Interested bidders for Gildan reportedly include PE firm Sycamore Partners, which owns Staples, parent company of Top 40 distributor Staples Promotional Products (asi/120601).

Clayton, Dubilier & Rice, a PE firm with a reported $57 billion in assets under management and owner of Top 40 supplier S&S Activewear (asi/84358), is also said to be interested. Bain Capital, a Boston-headquartered private investment firm with a stated $180 billion in assets under management, is another Gildan suitor, according to various reports.
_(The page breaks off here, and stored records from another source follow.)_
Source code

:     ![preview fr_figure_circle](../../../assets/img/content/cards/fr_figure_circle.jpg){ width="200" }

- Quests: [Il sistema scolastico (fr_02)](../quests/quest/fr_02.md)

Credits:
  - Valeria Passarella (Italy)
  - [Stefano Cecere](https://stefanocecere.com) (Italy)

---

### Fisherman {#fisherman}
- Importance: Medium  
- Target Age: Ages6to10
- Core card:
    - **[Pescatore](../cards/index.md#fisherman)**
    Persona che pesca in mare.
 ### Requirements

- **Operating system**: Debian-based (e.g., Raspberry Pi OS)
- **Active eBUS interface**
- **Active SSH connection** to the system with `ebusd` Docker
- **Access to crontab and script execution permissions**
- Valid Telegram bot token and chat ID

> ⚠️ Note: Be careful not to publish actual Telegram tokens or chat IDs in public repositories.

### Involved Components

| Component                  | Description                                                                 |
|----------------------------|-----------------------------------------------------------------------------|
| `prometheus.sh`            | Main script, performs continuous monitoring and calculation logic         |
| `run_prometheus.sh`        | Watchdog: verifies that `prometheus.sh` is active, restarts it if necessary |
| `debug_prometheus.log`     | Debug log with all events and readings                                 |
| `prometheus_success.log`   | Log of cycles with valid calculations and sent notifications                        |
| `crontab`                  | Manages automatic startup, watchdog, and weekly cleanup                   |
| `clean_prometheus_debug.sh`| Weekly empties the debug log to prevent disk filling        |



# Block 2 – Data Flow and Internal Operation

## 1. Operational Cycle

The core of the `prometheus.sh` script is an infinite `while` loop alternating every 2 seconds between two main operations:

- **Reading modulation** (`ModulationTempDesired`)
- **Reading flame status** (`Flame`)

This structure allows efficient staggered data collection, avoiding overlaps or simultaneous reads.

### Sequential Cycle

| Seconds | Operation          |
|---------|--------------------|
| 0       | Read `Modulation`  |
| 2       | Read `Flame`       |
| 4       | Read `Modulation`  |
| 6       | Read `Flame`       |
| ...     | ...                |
In conjunction with Tyra’s talk this week, Gildan revealed that its first-quarter 2024 sales are expected to tally $695 million, a 1% year-over-year decline. The quarter ended with March. For the full year, Gildan expects total company revenue to be flat or up low single-digits in percentage terms. The firm believes adjusted diluted earnings per share will rise from $2.57 in 2023 to a range of $2.92 to $3.07 this year.

Based on estimated 2022 North American promotional product revenue of $762.2 million, Gildan ranked fifth on Counselor’s most recent list of the largest suppliers in the industry. Total global full-year sales across all of Gildan’s business divisions fell 1.4% year over year in 2023 to about $3.19 billion.